Verkoop aan andere woningcorporaties
Voor de verkoop van woongelegenheden, verhuurd maatschappelijk vastgoed of andere onroerende zaken aan andere woningcorporaties gelden geen voorwaarden en is toestemming van de Autoriteit woningcorporaties vooraf niet noodzakelijk. Wel moeten de verkopen worden opgenomen in het jaarverslag. Daarbij geldt dat indien de verkoop plaatsvindt tegen een waarde anders dan de in een ministeriële regeling bepaalde waarde, de corporatie dit moet verantwoorden in haar jaarverslag. De bedoelde waarde is bepaald in artikel 12b van de Regeling toegelaten instellingen volkshuisvesting (RTIV) 2015.
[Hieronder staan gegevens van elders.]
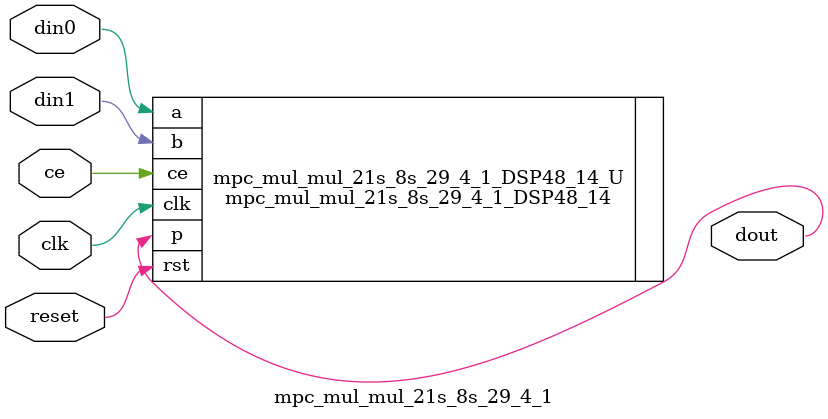
<source format=v>
module mpc_mul_mul_21s_8s_29_4_1(
    clk,
    reset,
    ce,
    din0,
    din1,
    dout);

parameter ID = 32'd1;
parameter NUM_STAGE = 32'd1;
parameter din0_WIDTH = 32'd1;
parameter din1_WIDTH = 32'd1;
parameter dout_WIDTH = 32'd1;
input clk;
input reset;
input ce;
input[din0_WIDTH - 1:0] din0;
input[din1_WIDTH - 1:0] din1;
output[dout_WIDTH - 1:0] dout;



mpc_mul_mul_21s_8s_29_4_1_DSP48_14 mpc_mul_mul_21s_8s_29_4_1_DSP48_14_U(
    .clk( clk ),
    .rst( reset ),
    .ce( ce ),
    .a( din0 ),
    .b( din1 ),
    .p( dout ));

endmodule

</source>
Als de corporatie een gebouw wil verkopen dat de status heeft van rijksmonument, provinciaal of gemeentelijk monument, en de koper is een rechtspersoon met de status van professionele organisatie voor monumentenbehoud (POM), kan het gebouw worden verkocht tegen de marktwaarde op grond van de bestemming die het gebouw op het moment van verkoop heeft. De kopende partij moet wel aan de voorwaarde voldoen dat het gebouw tenminste zeven jaar na de eigendomsoverdracht voor verhuur bestemd blijft. Op deze wijze kan de POM het monument goedkoper verwerven op het moment dat ook een andere functie voor het gebouw mogelijk is die meer geld oplevert. Die andere functie maakt een hogere marktwaarde mogelijk. De corporatie is overigens niet verplicht om tegen een lagere marktwaarde aan de POM te verkopen.